YOUR OBJECTIVE.
Keep only the lines of the listing that include the word "MarketScape", and copy them.

*** Begin section ***

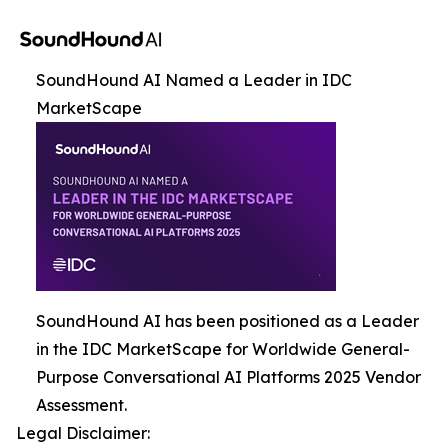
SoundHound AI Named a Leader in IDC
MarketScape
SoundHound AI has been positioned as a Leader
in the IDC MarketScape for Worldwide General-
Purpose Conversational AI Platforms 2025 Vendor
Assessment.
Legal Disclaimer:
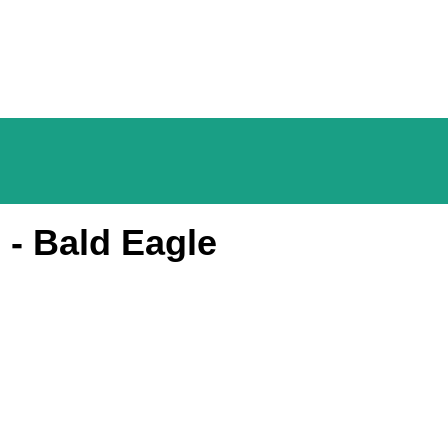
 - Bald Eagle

*** End section ***
*** Begin section ***

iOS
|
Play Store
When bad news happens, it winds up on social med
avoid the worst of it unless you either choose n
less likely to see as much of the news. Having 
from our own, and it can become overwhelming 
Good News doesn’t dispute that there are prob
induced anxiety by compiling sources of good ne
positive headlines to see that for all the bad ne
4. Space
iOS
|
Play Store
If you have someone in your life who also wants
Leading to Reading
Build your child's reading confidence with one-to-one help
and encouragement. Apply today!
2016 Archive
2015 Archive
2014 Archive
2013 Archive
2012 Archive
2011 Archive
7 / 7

*** End section ***

YOUR SOLUTION.
MarketScape
in the IDC MarketScape for Worldwide General-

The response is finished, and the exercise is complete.